If anyone drove a skidder to the prom it would most likely be on a suspended license. DUI seems to be an avocation for most aroubd here.


----------



## NeTree (May 6, 2004)

Day gots skools up dare?


----------



## Timberjackboy (May 6, 2004)

*cool*

sounds good boys


----------



## Newfie (May 6, 2004)

*"Day gots skools up dare?"* 


We shure duz,eh...


----------



## Timberjackboy (May 6, 2004)

*work*

gonna be a lot of work. By the time i pressure wash it paint it, take te chains off her, and have it floated over caus eim about 30kms a way? is it worth it?


----------



## Bill G (Jun 23, 2004)

> _Originally posted by Newfie _
> * If anyone drove a skidder to the prom it would most likely be on a suspended license. DUI seems to be an avocation for most aroubd here. *



Around here it is still illegal to drive a skidder, tractor, or lawn mower if your license to drive is suspended. It really does not make sense though. You do not have to have a license to drive one (thus I drove a tractor to school before I could drive a truck) but if you had a driver license and lose it because of a DUI then you cannot drive any motor driven item. Go figure ?

[EXERCISE] Reproduce word for word the part of the skidder forum thread between "## Bill G (Jun" and "Go figure ?", inclusive.

[PROVIDED DATA]

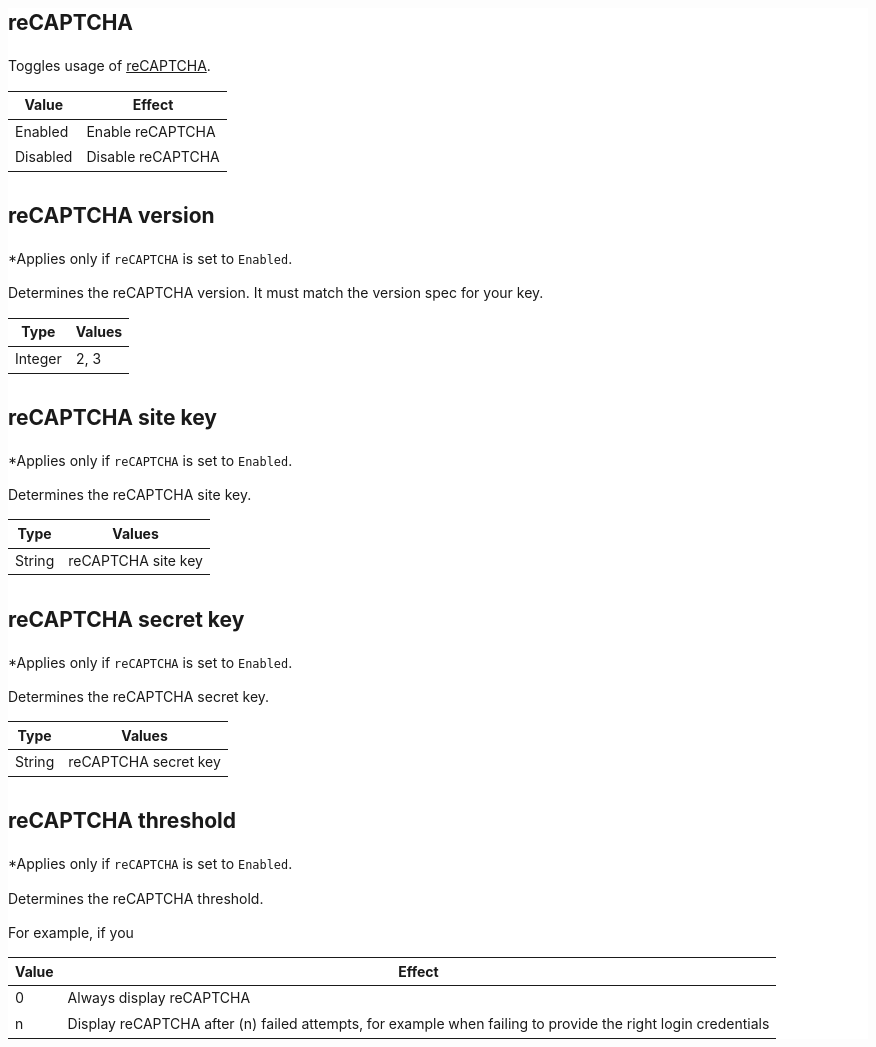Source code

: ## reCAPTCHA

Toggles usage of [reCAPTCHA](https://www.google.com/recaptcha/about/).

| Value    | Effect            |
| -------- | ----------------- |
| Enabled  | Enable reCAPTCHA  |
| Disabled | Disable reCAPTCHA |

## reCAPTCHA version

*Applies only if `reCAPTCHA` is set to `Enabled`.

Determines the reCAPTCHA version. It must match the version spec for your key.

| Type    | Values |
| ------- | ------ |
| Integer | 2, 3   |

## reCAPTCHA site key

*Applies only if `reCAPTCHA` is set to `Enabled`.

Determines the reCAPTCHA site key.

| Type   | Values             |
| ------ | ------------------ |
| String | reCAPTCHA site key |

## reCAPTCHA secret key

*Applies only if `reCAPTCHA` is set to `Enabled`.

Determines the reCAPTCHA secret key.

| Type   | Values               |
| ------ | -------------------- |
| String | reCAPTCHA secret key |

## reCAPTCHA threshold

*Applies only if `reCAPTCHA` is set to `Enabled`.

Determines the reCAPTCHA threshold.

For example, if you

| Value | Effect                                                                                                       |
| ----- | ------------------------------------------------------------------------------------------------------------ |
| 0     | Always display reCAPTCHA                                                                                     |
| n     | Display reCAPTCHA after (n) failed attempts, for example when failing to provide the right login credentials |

[TASK ANSWER]
## Bill G (Jun 23, 2004)

> _Originally posted by Newfie _
> * If anyone drove a skidder to the prom it would most likely be on a suspended license. DUI seems to be an avocation for most aroubd here. *



Around here it is still illegal to drive a skidder, tractor, or lawn mower if your license to drive is suspended. It really does not make sense though. You do not have to have a license to drive one (thus I drove a tractor to school before I could drive a truck) but if you had a driver license and lose it because of a DUI then you cannot drive any motor driven item. Go figure ?